TASK REQUIREMENTS |
Transcribe all of the records, leaving out any pictures.

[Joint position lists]
◆ ◆ ◆ ◆

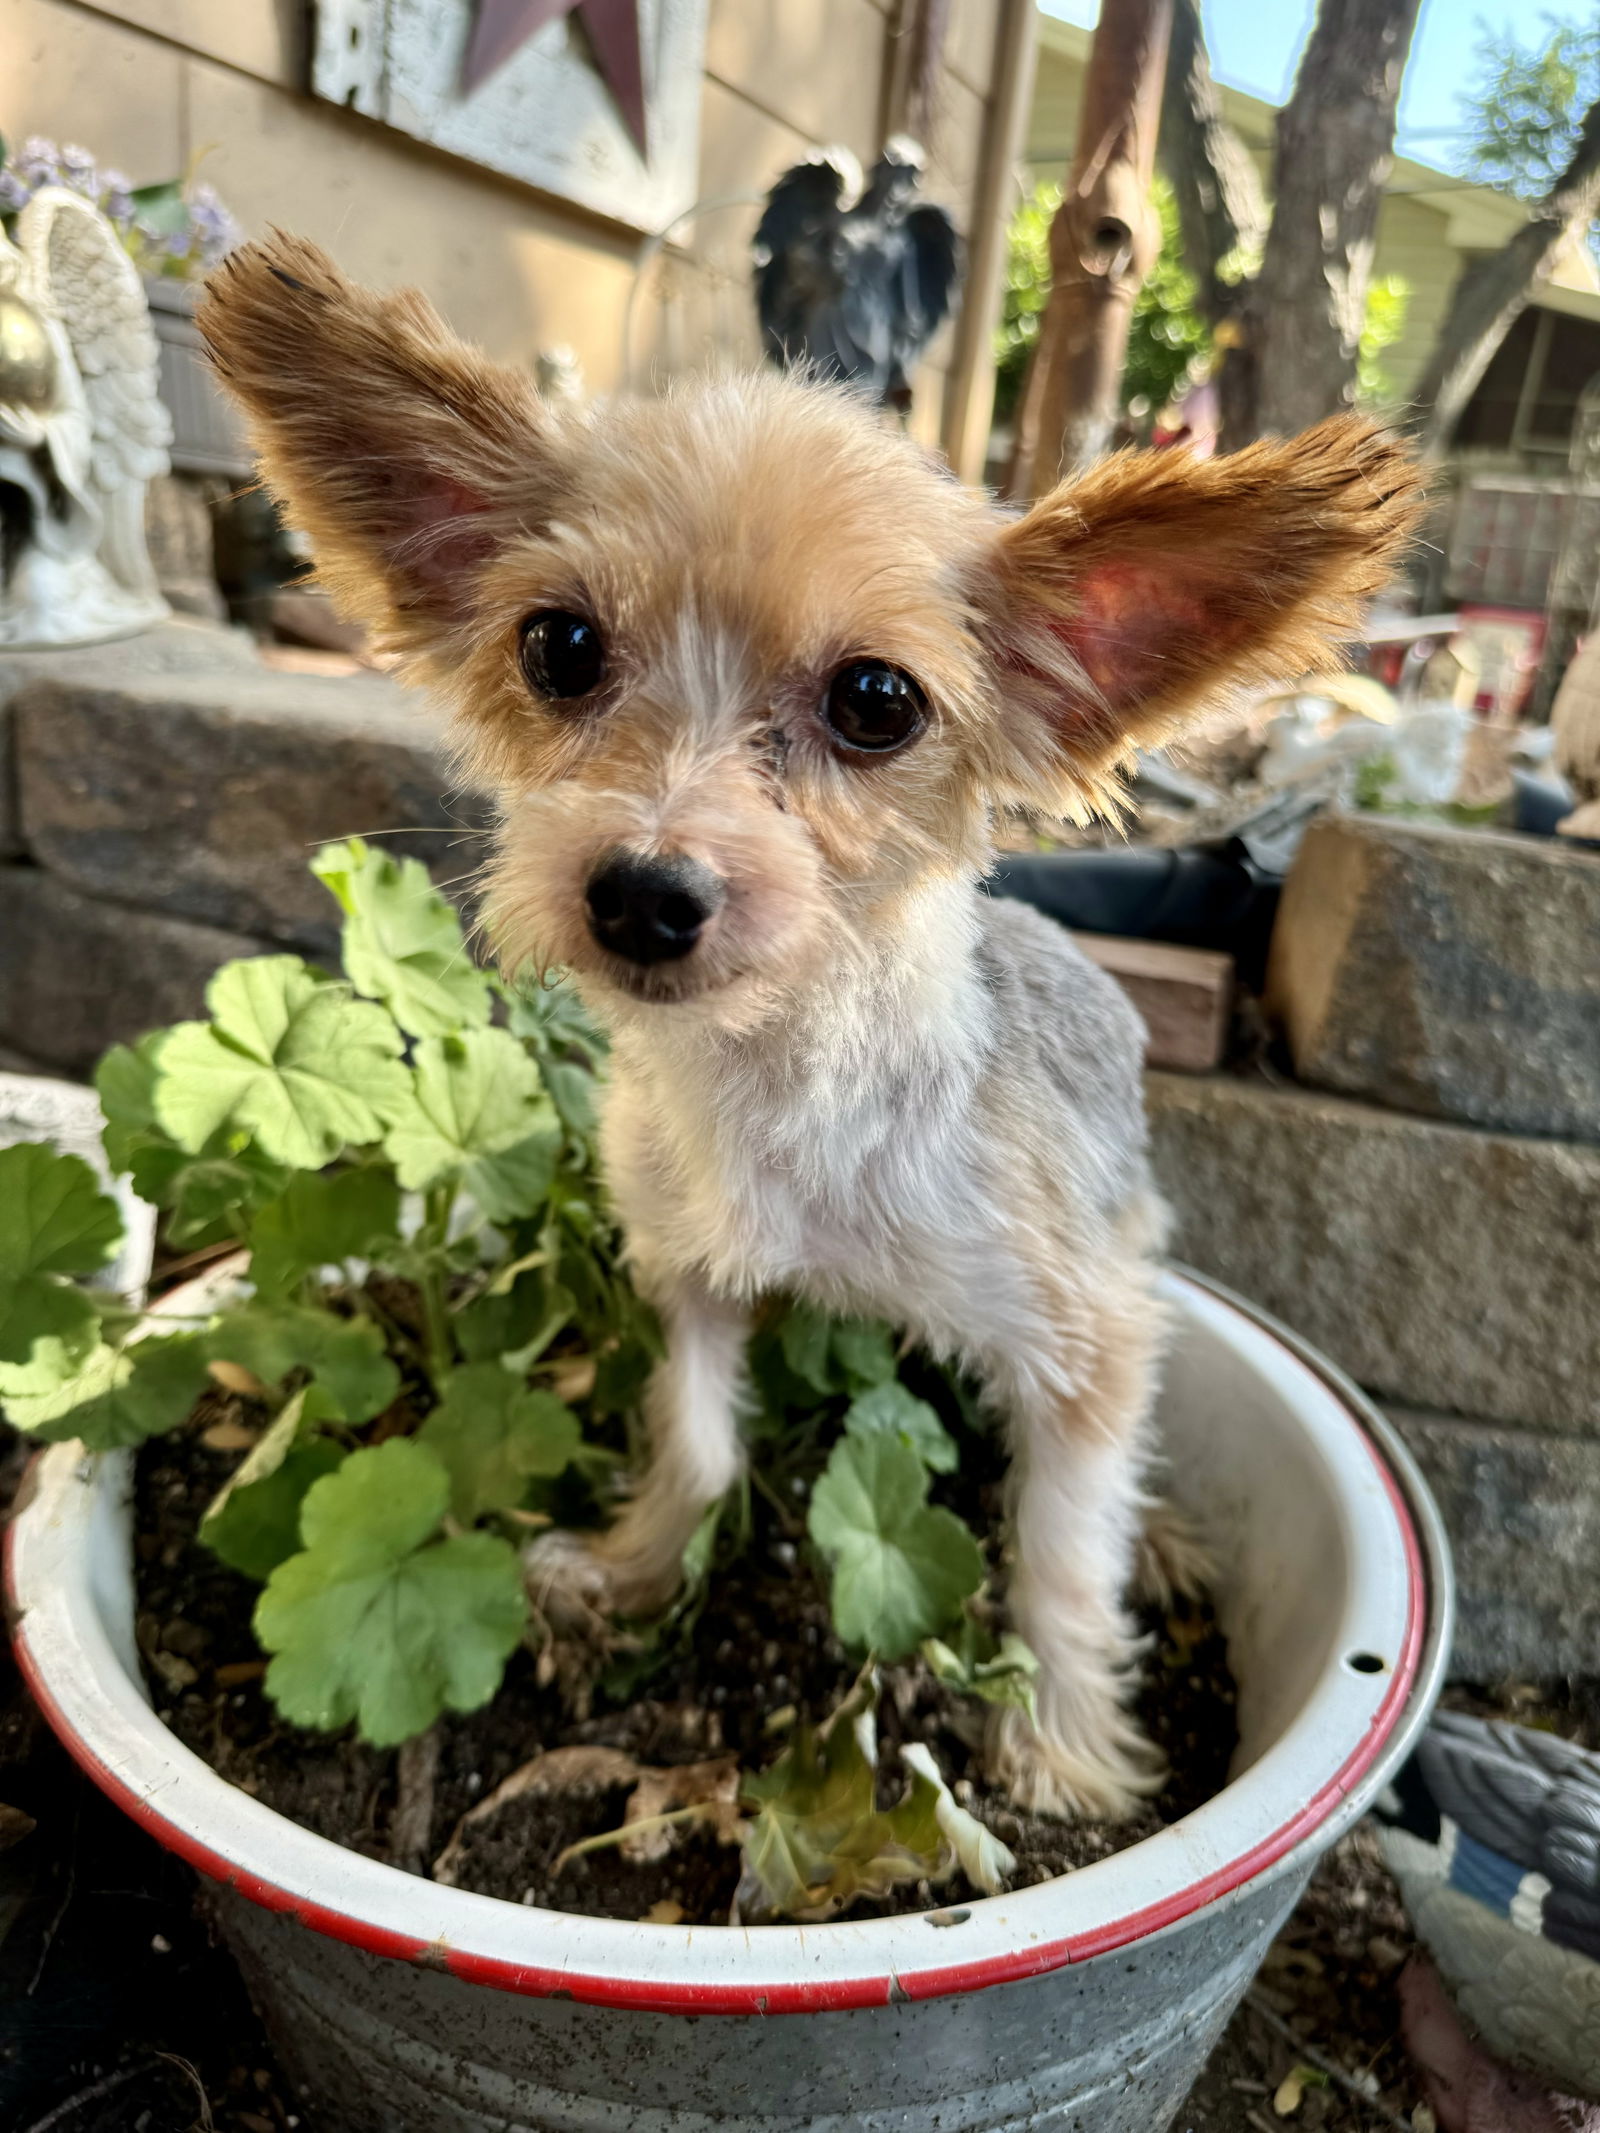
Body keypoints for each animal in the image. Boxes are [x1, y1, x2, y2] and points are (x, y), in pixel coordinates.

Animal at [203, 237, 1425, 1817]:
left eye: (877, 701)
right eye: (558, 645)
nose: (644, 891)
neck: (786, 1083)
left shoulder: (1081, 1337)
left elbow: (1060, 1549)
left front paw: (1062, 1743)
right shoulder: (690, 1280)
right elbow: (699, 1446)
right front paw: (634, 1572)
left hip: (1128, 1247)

◆ ◆ ◆ ◆

SOLUTION TO THE PROBLEM |
Body keypoints for each animal in the image. Boxes are [x1, y1, x2, y2] and points are (x, y), in pixel coordinates.

Animal at [203, 237, 1425, 1817]:
left eye: (877, 701)
right eye: (558, 645)
nose: (644, 891)
neck: (786, 1083)
left shoulder: (1081, 1337)
left elbow: (1060, 1549)
left front paw: (1062, 1743)
right shoulder: (690, 1280)
right elbow: (699, 1446)
right front paw: (634, 1572)
left hip: (1128, 1247)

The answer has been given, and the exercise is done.